Figure 1: Ionic Conductivity and Rate Performance of LiFSI Electrolyte Solutions
Increasing the LiFSI/LiPF6 ratio enhances the lifetime at 45°C as well as calendar aging due to the improved thermal and chemical stability of LiFSI, which tends to generate less HF than LiPF6. There is improved capacity retention of NMC532/graphite cells after 200 cycles with higher concentrations of LiFSI in the electrolyte; 1wt%, 4wt%, and 10wt% by weight of the electrolyte, the remaining salt being LiPF6 (Figure 2a). The capacity recovery of NMC/graphite cells stored at 100% SOC at 70°C for two weeks is also improved with 10wt% rather than 4wt% of LiFSI in the electrolyte (Figure 2b).
Figure 2: Capacity Retention and Calendar Aging for LiFSI Electrolytes
Another advantage of LiFSI is its high solubility, which facilitates highly concentrated electrolytes. Such electrolytes are gaining interest because the salt/solvent coordination structure can alleviate or even suppress the electrolyte flammability, decomposition at high voltage, and dendrite growth on lithium metal anodes. In a dendrite test at 0.5 mA/cm² with 1M LiFSI in DME, dendrite growth is observed after a few days of continuous lithium stripping and plating, as revealed through the increase of cell polarization (Figure 3a). On the other hand, in the highly concentrated electrolyte (4M LiFSI in DME), dendrite formation is suppressed thanks to a more stable and compact lithium-rich SEI formed on the lithium metal (Figure 3b). After several days of cycling, the surface of lithium metal in the low-concentration electrolyte (1M) is thick and uneven while the SEI of the lithium metal in the highly concentrated electrolyte (4M) is smoother, with no dead lithium.
Figure 3: LiFSI Performance in Lithium Metal Anode Cells
Importantly, the purity of LiFSI salt becomes critical when LiFSI is used at a higher concentration rather than as a mere additive. In particular, certain ions like fluorine, sulfate or chlorine resulting from the synthesis can adversely affect the cell performance ― even in small amounts such as a few ppm ― through different mechanisms: increasing the side reactions of the electrolyte at high voltage, interacting in the SEI and prompting lithium plating, or even inducing the corrosion of aluminum current collector.
Arkema is producing ultra-high purity LiFSI salt under the FORANEXT® trademark. This salt can effectively passivate aluminum even in the absence of LiPF6 (Figure 4); the residual current measured in a Li/Al coin cell at 4.4V is very low and stable with 1M LiFSI in EC/EMC (3:7, vol.).
Figure 4: Chronoamperometry at 4.4V
In order to benchmark FORANEXT® LiFSI against other LiFSI available on the market, the pH value in aqueous solution of LiFSI was measured.
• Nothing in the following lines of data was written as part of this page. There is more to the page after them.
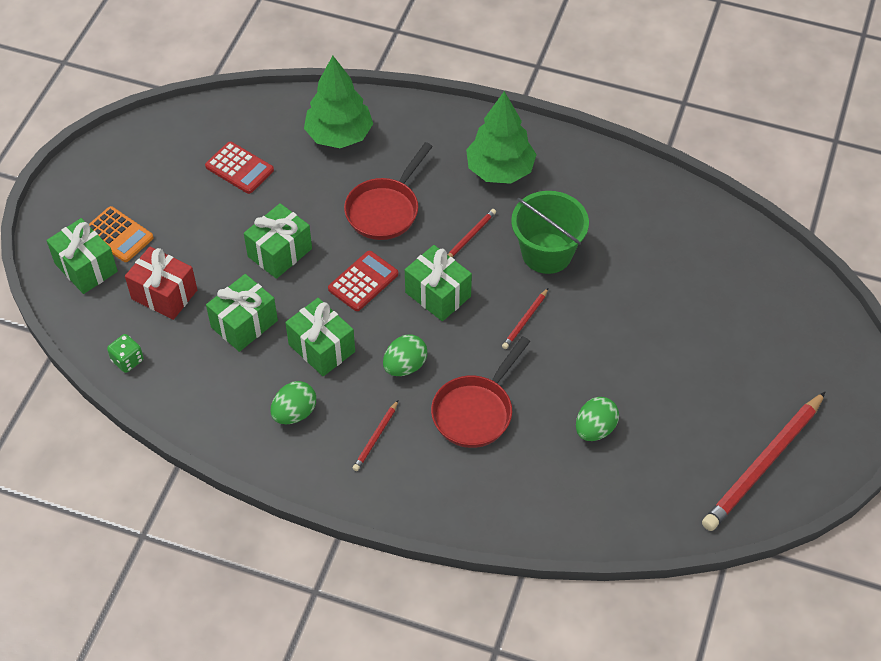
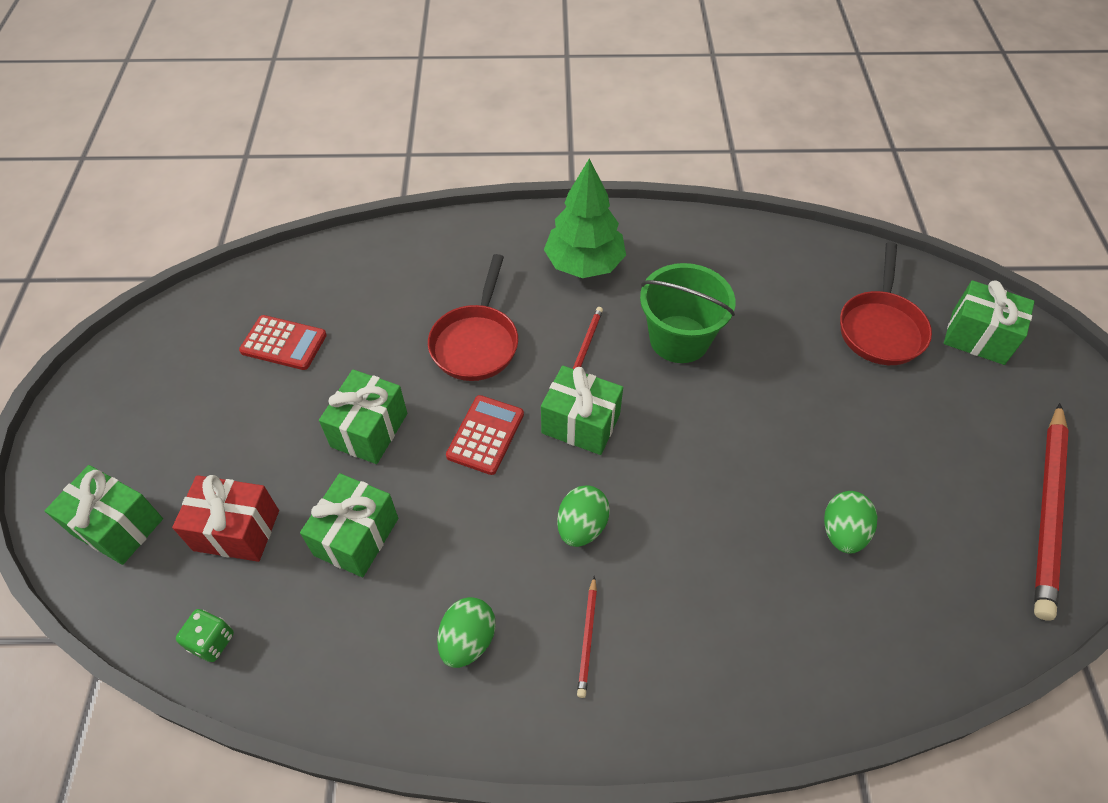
camera: 20 degrees left, 0 degrees up
(118, 235) = (151, 469): orange calculator -> none
(322, 348) = (468, 537): green gift -> green gift (978, 337)
(339, 135) = (389, 275): green tree -> none
(475, 411) = (694, 557): red pan -> red pan (881, 328)
(525, 320) = (694, 423): red pencil -> none

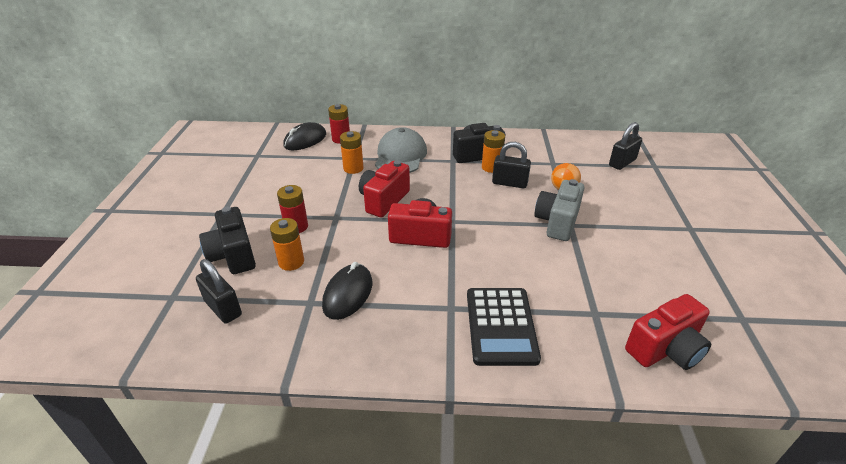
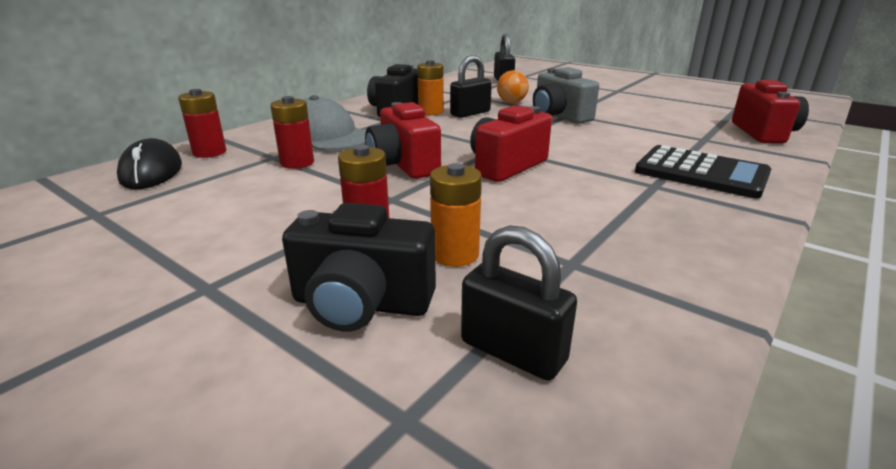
camera: 55 degrees left, 10 degrees down
(223, 308) = (513, 351): black padlock -> black padlock turned 45 degrees clockwise
(348, 294) = (578, 232): black mouse -> none
(353, 168) = (297, 163): orange battery -> red battery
The presence of acidic species may enable the formation of HF during cycling or storage, decreasing the pH and indicating lower purity over time. Comparing the pH values and capacity retention of aqueous solutions made with different LiFSI sources after cycling, ultra-high purity FORANEXT® LiFSI showed the best performance (Figure 5). Since capacity retention depends on the nature of the specific impurities, there is not always a direct correlation between pH and capacity retention. However, by reducing all impurities, FORANEXT® LiFSI exhibits the best capacity retention after 200 cycles, which highlights the need for ultra-high purity LiFSI when used for large replacement of LiPF6.
Figure 5: pH and Capacity Retention of Different LiFSI Sources
In conclusion, partial substitution of LiPF6 with LiFSI in the electrolyte enables improvement of the rate performance and capacity retention of lithium-ion cells. LiFSI is also a promising alternative to LiPF6 for the development of new lithium-ion battery technology with higher energy density such as lithium metal batteries. For applications that use LiFSI at higher concentrations than additive quantities, ultra-high purity of LiFSI, like FORANEXT® LiFSI, is required in order to achieve the best performance.